SHORT EXERCISE: Edit the rows starting with the line containing "text ഭർത്തൃഹരി സ്വഗൃഹത്തിൽ" and going on through the end of the rows, changing "bounding box" to "enclosing rectangle" and leaving everything else unchanged. Give back only those lines.
── THE RECORDS ──
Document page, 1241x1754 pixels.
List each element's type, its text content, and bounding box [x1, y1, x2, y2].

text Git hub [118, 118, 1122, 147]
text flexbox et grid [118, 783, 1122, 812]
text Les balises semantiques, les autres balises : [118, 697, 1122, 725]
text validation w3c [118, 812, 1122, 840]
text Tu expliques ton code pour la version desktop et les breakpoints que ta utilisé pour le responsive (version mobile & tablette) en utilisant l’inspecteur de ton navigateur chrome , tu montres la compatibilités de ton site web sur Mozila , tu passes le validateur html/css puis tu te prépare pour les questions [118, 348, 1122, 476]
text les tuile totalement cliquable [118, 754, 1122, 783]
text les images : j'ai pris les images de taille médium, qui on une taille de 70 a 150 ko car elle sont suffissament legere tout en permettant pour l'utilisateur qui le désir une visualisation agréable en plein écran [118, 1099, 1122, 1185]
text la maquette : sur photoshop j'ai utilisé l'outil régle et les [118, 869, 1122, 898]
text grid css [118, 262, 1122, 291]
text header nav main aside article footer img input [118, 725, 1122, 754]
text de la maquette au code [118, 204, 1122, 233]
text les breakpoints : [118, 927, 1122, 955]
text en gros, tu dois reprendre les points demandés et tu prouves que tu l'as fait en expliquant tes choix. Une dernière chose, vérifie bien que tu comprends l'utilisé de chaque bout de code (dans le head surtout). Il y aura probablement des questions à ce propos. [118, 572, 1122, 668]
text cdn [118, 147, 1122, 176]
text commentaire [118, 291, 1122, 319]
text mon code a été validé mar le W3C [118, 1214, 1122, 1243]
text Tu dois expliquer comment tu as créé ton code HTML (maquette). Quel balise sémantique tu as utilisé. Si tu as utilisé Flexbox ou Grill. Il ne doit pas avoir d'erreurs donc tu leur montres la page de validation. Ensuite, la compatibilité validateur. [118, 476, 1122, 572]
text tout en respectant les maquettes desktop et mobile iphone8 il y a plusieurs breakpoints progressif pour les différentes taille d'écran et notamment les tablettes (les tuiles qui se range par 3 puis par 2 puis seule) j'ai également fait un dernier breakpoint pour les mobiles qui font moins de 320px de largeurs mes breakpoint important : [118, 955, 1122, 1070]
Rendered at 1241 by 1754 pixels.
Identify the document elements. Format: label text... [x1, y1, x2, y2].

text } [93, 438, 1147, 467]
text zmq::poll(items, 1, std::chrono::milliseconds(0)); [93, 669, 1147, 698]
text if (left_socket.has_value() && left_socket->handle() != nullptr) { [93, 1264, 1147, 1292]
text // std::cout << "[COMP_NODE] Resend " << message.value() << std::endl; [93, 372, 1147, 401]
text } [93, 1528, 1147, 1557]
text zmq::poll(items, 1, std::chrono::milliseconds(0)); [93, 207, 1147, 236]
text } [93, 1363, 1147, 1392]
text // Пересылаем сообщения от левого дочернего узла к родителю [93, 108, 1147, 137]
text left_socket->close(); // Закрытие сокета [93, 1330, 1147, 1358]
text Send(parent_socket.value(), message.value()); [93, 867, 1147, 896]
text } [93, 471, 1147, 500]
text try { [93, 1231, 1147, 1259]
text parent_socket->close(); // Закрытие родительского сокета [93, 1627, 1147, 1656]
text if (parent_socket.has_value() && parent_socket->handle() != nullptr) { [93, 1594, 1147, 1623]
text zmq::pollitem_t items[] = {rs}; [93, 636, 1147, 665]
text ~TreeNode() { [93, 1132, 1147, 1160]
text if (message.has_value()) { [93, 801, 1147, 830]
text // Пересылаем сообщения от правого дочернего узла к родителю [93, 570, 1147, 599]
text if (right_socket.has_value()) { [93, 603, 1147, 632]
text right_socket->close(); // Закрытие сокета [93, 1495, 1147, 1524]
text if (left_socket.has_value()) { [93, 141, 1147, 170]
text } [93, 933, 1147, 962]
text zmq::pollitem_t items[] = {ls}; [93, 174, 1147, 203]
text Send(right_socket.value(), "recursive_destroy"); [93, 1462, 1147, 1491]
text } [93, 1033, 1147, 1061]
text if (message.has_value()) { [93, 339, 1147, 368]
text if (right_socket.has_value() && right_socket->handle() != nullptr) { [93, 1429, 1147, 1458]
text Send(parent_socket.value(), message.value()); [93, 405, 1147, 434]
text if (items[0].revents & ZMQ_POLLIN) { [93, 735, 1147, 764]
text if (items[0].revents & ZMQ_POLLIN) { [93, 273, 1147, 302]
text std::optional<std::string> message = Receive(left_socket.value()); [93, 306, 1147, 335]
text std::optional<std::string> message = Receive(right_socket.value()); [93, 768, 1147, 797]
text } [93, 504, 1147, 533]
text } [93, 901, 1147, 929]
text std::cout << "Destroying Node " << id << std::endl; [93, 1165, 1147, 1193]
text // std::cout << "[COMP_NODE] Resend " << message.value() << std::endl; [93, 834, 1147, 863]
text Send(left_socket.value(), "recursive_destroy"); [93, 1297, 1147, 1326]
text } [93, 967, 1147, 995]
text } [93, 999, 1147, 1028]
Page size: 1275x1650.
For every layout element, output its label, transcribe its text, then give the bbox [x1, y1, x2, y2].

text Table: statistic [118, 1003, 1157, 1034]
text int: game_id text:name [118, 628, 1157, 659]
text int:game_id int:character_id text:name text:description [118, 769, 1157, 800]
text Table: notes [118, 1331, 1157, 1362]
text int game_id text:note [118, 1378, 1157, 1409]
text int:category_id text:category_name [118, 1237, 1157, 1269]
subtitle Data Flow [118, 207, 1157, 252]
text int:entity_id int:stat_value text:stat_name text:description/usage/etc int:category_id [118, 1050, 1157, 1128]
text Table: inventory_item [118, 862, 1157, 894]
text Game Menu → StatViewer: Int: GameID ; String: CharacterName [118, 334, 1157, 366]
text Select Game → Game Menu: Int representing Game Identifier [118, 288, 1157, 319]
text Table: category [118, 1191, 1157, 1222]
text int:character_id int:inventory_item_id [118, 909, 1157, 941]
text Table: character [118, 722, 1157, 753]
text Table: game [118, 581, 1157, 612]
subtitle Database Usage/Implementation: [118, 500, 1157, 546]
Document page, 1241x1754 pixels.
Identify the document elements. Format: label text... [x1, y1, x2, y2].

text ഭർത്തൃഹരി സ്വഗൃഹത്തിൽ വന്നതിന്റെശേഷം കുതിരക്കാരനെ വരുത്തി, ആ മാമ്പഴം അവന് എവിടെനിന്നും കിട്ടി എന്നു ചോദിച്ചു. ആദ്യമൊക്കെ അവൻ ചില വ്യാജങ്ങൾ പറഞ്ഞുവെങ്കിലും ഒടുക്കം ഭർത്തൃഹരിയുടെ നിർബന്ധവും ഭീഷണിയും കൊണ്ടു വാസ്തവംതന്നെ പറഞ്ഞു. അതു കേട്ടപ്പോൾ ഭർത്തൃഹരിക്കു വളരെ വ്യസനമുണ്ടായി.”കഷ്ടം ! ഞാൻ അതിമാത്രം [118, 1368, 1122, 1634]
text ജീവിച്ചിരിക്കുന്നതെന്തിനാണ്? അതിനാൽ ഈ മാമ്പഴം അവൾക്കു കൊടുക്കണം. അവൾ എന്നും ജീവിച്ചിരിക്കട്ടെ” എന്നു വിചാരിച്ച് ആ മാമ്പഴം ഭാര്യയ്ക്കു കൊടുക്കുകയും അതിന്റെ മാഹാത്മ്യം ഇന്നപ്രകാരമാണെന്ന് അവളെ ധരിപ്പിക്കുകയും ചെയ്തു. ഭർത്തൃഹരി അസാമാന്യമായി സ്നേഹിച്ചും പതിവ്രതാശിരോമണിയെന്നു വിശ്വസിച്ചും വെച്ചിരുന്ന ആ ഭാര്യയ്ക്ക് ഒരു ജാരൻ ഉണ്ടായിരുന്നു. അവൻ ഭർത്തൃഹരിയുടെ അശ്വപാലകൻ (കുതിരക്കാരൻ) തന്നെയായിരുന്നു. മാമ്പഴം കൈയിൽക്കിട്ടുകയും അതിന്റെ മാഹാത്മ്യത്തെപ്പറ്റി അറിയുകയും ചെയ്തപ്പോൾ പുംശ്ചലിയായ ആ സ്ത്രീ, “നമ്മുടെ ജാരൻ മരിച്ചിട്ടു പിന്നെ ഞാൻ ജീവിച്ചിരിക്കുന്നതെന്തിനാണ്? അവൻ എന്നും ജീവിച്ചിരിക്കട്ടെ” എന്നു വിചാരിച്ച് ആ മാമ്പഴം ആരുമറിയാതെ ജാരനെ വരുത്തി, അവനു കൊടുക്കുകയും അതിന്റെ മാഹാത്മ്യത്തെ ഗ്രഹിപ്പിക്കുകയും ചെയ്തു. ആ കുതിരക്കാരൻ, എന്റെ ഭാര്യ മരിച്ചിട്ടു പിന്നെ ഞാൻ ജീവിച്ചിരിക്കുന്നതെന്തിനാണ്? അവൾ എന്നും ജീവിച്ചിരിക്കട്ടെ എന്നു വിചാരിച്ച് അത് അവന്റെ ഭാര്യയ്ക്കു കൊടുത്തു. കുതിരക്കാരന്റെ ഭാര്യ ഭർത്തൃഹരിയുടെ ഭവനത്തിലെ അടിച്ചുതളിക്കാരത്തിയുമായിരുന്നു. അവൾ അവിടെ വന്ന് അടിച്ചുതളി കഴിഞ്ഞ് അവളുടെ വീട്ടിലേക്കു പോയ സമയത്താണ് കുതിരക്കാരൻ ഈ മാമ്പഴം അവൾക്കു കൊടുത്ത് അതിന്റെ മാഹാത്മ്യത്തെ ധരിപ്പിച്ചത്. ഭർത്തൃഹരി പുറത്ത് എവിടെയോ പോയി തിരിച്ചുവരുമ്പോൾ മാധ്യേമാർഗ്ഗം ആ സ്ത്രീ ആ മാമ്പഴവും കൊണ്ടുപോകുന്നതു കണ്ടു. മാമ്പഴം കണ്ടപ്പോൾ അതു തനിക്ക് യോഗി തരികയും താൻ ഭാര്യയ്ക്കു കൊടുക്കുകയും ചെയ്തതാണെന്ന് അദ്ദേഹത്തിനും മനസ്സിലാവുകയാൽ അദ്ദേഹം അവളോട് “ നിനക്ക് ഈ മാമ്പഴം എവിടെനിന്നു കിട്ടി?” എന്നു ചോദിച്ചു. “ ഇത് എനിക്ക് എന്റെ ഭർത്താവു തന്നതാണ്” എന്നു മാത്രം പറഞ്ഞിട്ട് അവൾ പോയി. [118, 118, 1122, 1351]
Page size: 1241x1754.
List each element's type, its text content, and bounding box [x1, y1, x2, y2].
───
TASK ANSWER:
text ഭർത്തൃഹരി സ്വഗൃഹത്തിൽ വന്നതിന്റെശേഷം കുതിരക്കാരനെ വരുത്തി, ആ മാമ്പഴം അവന് എവിടെനിന്നും കിട്ടി എന്നു ചോദിച്ചു. ആദ്യമൊക്കെ അവൻ ചില വ്യാജങ്ങൾ പറഞ്ഞുവെങ്കിലും ഒടുക്കം ഭർത്തൃഹരിയുടെ നിർബന്ധവും ഭീഷണിയും കൊണ്ടു വാസ്തവംതന്നെ പറഞ്ഞു. അതു കേട്ടപ്പോൾ ഭർത്തൃഹരിക്കു വളരെ വ്യസനമുണ്ടായി.”കഷ്ടം ! ഞാൻ അതിമാത്രം [118, 1368, 1122, 1634]
text ജീവിച്ചിരിക്കുന്നതെന്തിനാണ്? അതിനാൽ ഈ മാമ്പഴം അവൾക്കു കൊടുക്കണം. അവൾ എന്നും ജീവിച്ചിരിക്കട്ടെ” എന്നു വിചാരിച്ച് ആ മാമ്പഴം ഭാര്യയ്ക്കു കൊടുക്കുകയും അതിന്റെ മാഹാത്മ്യം ഇന്നപ്രകാരമാണെന്ന് അവളെ ധരിപ്പിക്കുകയും ചെയ്തു. ഭർത്തൃഹരി അസാമാന്യമായി സ്നേഹിച്ചും പതിവ്രതാശിരോമണിയെന്നു വിശ്വസിച്ചും വെച്ചിരുന്ന ആ ഭാര്യയ്ക്ക് ഒരു ജാരൻ ഉണ്ടായിരുന്നു. അവൻ ഭർത്തൃഹരിയുടെ അശ്വപാലകൻ (കുതിരക്കാരൻ) തന്നെയായിരുന്നു. മാമ്പഴം കൈയിൽക്കിട്ടുകയും അതിന്റെ മാഹാത്മ്യത്തെപ്പറ്റി അറിയുകയും ചെയ്തപ്പോൾ പുംശ്ചലിയായ ആ സ്ത്രീ, “നമ്മുടെ ജാരൻ മരിച്ചിട്ടു പിന്നെ ഞാൻ ജീവിച്ചിരിക്കുന്നതെന്തിനാണ്? അവൻ എന്നും ജീവിച്ചിരിക്കട്ടെ” എന്നു വിചാരിച്ച് ആ മാമ്പഴം ആരുമറിയാതെ ജാരനെ വരുത്തി, അവനു കൊടുക്കുകയും അതിന്റെ മാഹാത്മ്യത്തെ ഗ്രഹിപ്പിക്കുകയും ചെയ്തു. ആ കുതിരക്കാരൻ, എന്റെ ഭാര്യ മരിച്ചിട്ടു പിന്നെ ഞാൻ ജീവിച്ചിരിക്കുന്നതെന്തിനാണ്? അവൾ എന്നും ജീവിച്ചിരിക്കട്ടെ എന്നു വിചാരിച്ച് അത് അവന്റെ ഭാര്യയ്ക്കു കൊടുത്തു. കുതിരക്കാരന്റെ ഭാര്യ ഭർത്തൃഹരിയുടെ ഭവനത്തിലെ അടിച്ചുതളിക്കാരത്തിയുമായിരുന്നു. അവൾ അവിടെ വന്ന് അടിച്ചുതളി കഴിഞ്ഞ് അവളുടെ വീട്ടിലേക്കു പോയ സമയത്താണ് കുതിരക്കാരൻ ഈ മാമ്പഴം അവൾക്കു കൊടുത്ത് അതിന്റെ മാഹാത്മ്യത്തെ ധരിപ്പിച്ചത്. ഭർത്തൃഹരി പുറത്ത് എവിടെയോ പോയി തിരിച്ചുവരുമ്പോൾ മാധ്യേമാർഗ്ഗം ആ സ്ത്രീ ആ മാമ്പഴവും കൊണ്ടുപോകുന്നതു കണ്ടു. മാമ്പഴം കണ്ടപ്പോൾ അതു തനിക്ക് യോഗി തരികയും താൻ ഭാര്യയ്ക്കു കൊടുക്കുകയും ചെയ്തതാണെന്ന് അദ്ദേഹത്തിനും മനസ്സിലാവുകയാൽ അദ്ദേഹം അവളോട് “ നിനക്ക് ഈ മാമ്പഴം എവിടെനിന്നു കിട്ടി?” എന്നു ചോദിച്ചു. “ ഇത് എനിക്ക് എന്റെ ഭർത്താവു തന്നതാണ്” എന്നു മാത്രം പറഞ്ഞിട്ട് അവൾ പോയി. [118, 118, 1122, 1351]
Page size: 1241x1754.
List each element's type, its text content, and enclosing rectangle [x1, y1, x2, y2].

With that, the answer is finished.